Bay Village Honors Citizen of the Year and Project of the Year

BAY VILLAGE, Ohio – The Bay Village Community Council presented this year’s Citizen of the Year and Project of the Year awards Saturday, July 16. All Bay residents were invited to participate.

The council boasts that it is “where Bay’s civic groups meet. Representatives from clubs, service groups and non-profit organizations meet four or five times a year to discuss upcoming events and initiatives, share ideas and seek opportunities for collaboration.

Eric Eakin, past president and current treasurer of the Bay Village Historical Society, said nomination forms for the annual awards event “are released after Thanksgiving and are due in mid-January, then a sub- committee reviews the nominations – always excellent – ​​and then we vote.

Mayor Paul Koomar’s administrative assistant, Katie De San, hosts the ceremony at Cahoon Park.

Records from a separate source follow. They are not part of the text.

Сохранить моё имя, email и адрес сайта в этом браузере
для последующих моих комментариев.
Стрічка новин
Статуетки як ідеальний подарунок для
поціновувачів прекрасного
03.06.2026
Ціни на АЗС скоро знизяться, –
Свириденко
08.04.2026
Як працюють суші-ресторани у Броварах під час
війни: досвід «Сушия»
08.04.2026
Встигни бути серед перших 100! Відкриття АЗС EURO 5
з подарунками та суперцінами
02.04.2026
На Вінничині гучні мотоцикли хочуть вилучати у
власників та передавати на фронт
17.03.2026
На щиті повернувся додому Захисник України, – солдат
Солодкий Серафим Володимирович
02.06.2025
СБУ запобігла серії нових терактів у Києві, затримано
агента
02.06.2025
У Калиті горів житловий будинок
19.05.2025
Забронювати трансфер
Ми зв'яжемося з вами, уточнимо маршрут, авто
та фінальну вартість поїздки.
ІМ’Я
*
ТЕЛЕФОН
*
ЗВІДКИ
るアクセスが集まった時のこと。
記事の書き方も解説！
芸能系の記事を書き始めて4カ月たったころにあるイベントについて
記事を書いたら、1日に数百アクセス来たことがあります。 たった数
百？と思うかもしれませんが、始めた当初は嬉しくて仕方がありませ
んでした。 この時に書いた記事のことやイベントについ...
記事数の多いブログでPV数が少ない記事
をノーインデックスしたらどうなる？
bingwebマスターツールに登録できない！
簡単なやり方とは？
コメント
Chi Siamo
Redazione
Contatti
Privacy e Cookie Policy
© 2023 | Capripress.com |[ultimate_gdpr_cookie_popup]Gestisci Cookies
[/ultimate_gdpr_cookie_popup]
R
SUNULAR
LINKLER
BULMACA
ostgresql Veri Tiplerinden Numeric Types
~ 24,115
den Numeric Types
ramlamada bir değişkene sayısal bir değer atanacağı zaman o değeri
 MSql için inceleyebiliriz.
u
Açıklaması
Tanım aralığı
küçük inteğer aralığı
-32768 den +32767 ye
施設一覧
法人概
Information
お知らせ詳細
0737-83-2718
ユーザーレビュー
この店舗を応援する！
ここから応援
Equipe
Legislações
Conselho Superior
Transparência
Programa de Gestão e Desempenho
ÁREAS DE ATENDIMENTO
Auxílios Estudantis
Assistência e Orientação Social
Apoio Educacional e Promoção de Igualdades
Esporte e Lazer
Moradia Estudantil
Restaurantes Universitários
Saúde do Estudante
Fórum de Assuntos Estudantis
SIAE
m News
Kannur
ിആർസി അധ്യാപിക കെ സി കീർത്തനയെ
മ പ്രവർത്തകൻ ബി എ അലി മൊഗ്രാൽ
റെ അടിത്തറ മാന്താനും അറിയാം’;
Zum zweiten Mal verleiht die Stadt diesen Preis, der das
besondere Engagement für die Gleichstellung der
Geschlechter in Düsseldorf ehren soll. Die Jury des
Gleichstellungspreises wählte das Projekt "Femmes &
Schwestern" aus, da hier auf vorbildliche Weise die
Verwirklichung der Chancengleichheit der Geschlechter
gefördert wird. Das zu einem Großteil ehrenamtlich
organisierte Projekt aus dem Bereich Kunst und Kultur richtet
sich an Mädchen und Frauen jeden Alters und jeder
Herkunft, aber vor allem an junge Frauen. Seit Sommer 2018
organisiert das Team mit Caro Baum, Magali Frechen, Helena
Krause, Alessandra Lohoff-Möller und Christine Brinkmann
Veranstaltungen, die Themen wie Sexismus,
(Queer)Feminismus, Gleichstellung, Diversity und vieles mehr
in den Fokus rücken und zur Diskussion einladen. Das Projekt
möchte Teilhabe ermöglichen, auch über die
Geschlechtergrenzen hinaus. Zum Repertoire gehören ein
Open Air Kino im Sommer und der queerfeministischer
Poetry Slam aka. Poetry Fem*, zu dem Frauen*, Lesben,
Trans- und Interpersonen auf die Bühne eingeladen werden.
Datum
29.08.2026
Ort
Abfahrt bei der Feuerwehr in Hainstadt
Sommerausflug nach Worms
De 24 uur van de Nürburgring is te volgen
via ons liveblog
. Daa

This year Patrick McGannon was named Citizen of the Year for his involvement with the Bay Village Green Team, as well as being the co-founder of the Village Bicycle Cooperative which provided lists of laws for cyclists, maps bikes and more.

The Green Team “stays focused on environmental sustainability in the city…and hosts community shredding days, stream cleanups and other events to raise environmental awareness.”

The Project of the Year award went to the Rose Hill Museum and the Reuben Osborn Learning Center, where Cathy Flament is president of the Bay Village Historical Society.

Reopened this year, visitors can “learn important pieces of Bay Village history, like the Dover-by-the-Lake Library, the beginning of Baycrafters (which became BAYarts), and the Lake Erie Junior Museum which is now the Lake Erie Nature & Science Center, and much more,” according to information from the historical society.

“Cathy Flament has done an absolutely marvelous job with a better inventory of museum artifacts,” Eakin said. “She went through every nook and cranny of the building. This is the realization of the Rose Hill Museum as a true museum. People can even take self-guided tours now.

Over 7,000 historic artifacts have been entered into the museum’s archival database, along with over 11,000 object images.

City Council Speaker Dwight Clark read city proclamations to McGannon and Flament, thanking them for their dedication, service and initiatives to the city, as well as events and working with other city groups .

The awards ceremony was followed by tours of the Rose Hill Museum and the Village Bicycle Cooperative.